The Pebble Limited Partnership filed the permit application with the corps in December.

"Our application was sufficient," said Pebble Limited Partnership spokesperson Mike Heatwole, "which means we now officially get to begin the permitting and review process for the Pebble project."

Project details released Jan. 5 would indicate that the Pebble Partnership group has already made substantial changes to its development plans, including alterations that would lessen the negative environmental impact: Notables include a development footprint "less than half the size that was previously published"; they will focus on one specific drainage instead of multiple, limiting it to the North Fork Koktuli; cyanide use has been cut out.

"We've taken a good hard look at the environmental concerns people have raised," Heatwole said. "And the law is the law. There is the Clean Water Act, water standards - we have to meet all those requirements, or we will not get a permit to operate.

"All we have sought, and what's great about this phase, is to get to the starting line, get our project out there, what we actually propose to do."

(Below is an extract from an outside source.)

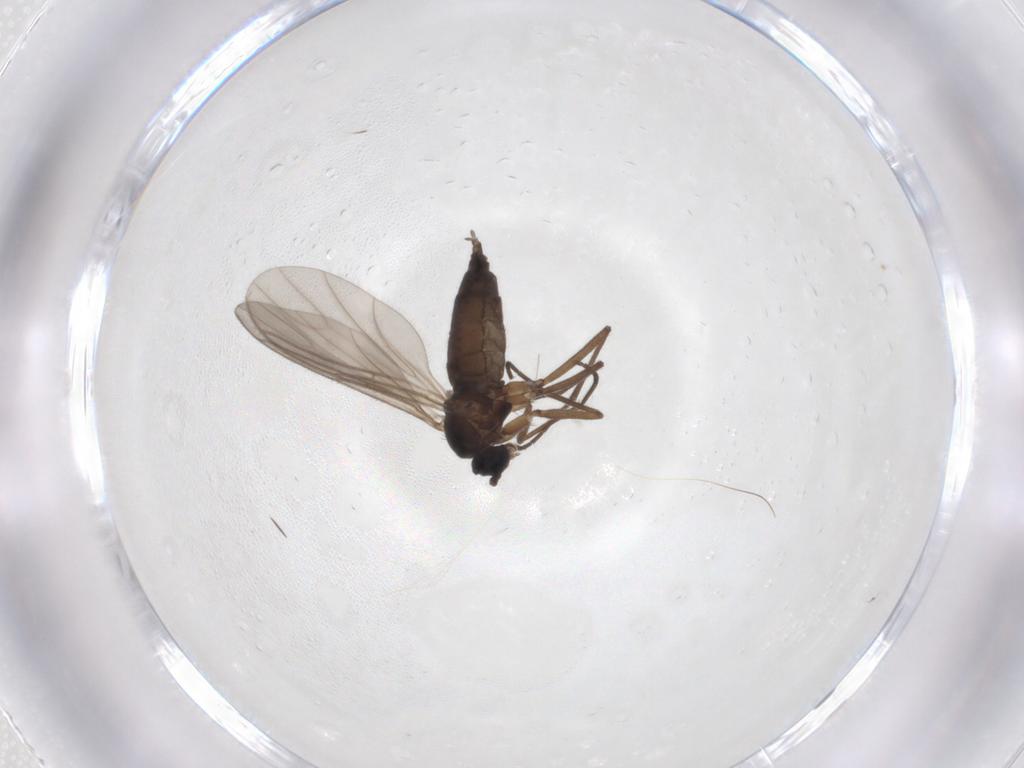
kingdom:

Still, though, the plans include an open pit mine, tailings storage facility, and other infrastructure, such as roads and at least one power plant. Pebble representatives said they envision a mining rate of up to 90 million tons per year, and that the project could be built in just four years should the necessary permits be secured, as the project is "substantially smaller" than prior versions.

Still, critics say the proposal only reinforces concerns about the impact of the project on the Bristol Bay region.

Trustees for Alaska, a group dedicated to sustaining, protecting and representing Alaskan resources, called the deal "a lump of coal from mining companies." They're not the only ones upset about the acceptance of the application.

"The paper the Army Corps is reviewing right now makes us incredibly worried," said Nellie Williams of Trout Unlimited,"because this is just the tip of the iceberg.

"Mining companies don't leave money in the ground," she said. "It's really important that we look at the full picture."

The next big phase includes the naming of a third party contractor which will administer the environmental impact studies. Public comment will also be a large portion of that same phase.